21.10.19 Aktientipps , Nachhaltige Aktien

Siemens Gamesa kauft Unternehmensteile von Senvion

Siemens Gamesa übernimmt für 200 Millionen Eure Teile des insolventen norddeutschen Konkurrenten Senvion. Was bedeutet das für die Aktie des deutsch-spanischen Windkonzerns?

Die Transaktion umfasst einen Großteil des europäischen Onshore-Servicegeschäfts von Senvion sowie alle dazugehörigen Vermögensgegenstände, das gesamte geistige Eigentum von Senvion sowie das Werk für Onshore-Rotorblätter im portugiesischen Vagos.

Siemens Gamesa verspricht sich von der Übernahme eine Stärkung seiner Wettbewerbsposition auf dem europäischen Markt und geht davon aus, in Zukunft ein breiteres Spektrum an Windturbinen warten zu können. Durch die Übernahme eines Service-Portfolios von Senvion mit einem Volumen von  8,9 Gigawatt (GW) erhöht sich die von Siemens Gamesa gewartete Turbinenleistung an Land auf fast 69 GW.

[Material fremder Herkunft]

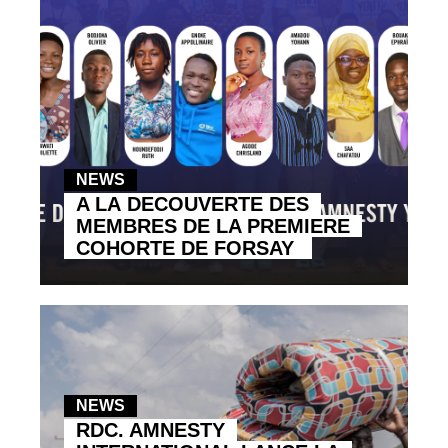
NEWS
A LA DECOUVERTE DES
MEMBRES DE LA PREMIERE
COHORTE DE FORSAY
NEWS
RDC. AMNESTY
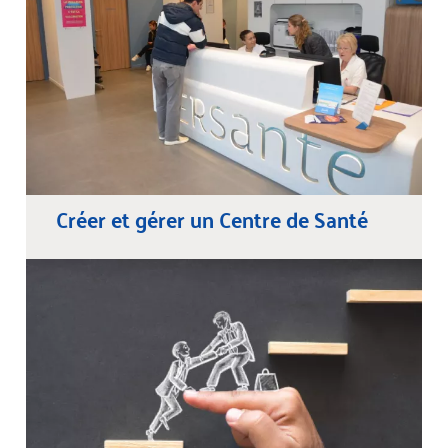
Créer et gérer un Centre de Santé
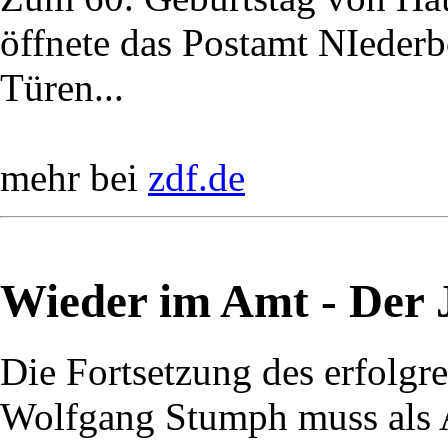
öffnete das Postamt NIederbö
Türen...
mehr bei
zdf.de
Wieder im Amt - Der J
Die Fortsetzung des erfolg
Wolfgang Stumph muss als A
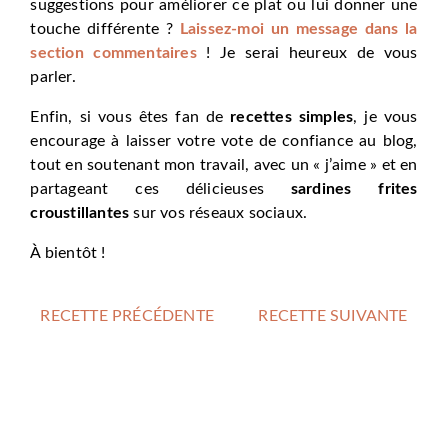
suggestions pour améliorer ce plat ou lui donner une
touche différente ?
Laissez-moi un message dans la
section commentaires
! Je serai heureux de vous
parler.
Enfin, si vous êtes fan de
recettes simples
, je vous
encourage à laisser votre vote de confiance au blog,
tout en soutenant mon travail, avec un « j’aime » et en
partageant ces délicieuses
sardines frites
croustillantes
sur vos réseaux sociaux.
À bientôt !
RECETTE PRÉCÉDENTE
RECETTE SUIVANTE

"Diese Transaktion ist ein wichtiger Schritt nach vorne für Siemens Gamesa“, sagt Markus Tacke, Geschäftsführer von Siemens Gamesa. "Die Einbindung der Service-Geschäftsbereiche von Senvion ermöglicht es uns, das Wachstum in einem wichtigen Marktsegment voranzutreiben und unsere Kapazitäten in Deutschland und anderen wichtigen europäischen Märkten entscheidend zu erweitern, während die Rotorblattfertigung uns hilft, Risiken im schwierigen Handelsumfeld zu minimieren. Wir bringen gute Mitarbeiter und gute Geschäftsaktivitäten in unser Unternehmen ein, das ist ein Gewinn für alle Beteiligten.“

Im Zuge der Übernahme sollen rund 2.000 Mitarbeiter von Senvion zu Siemens Gamesa wechseln.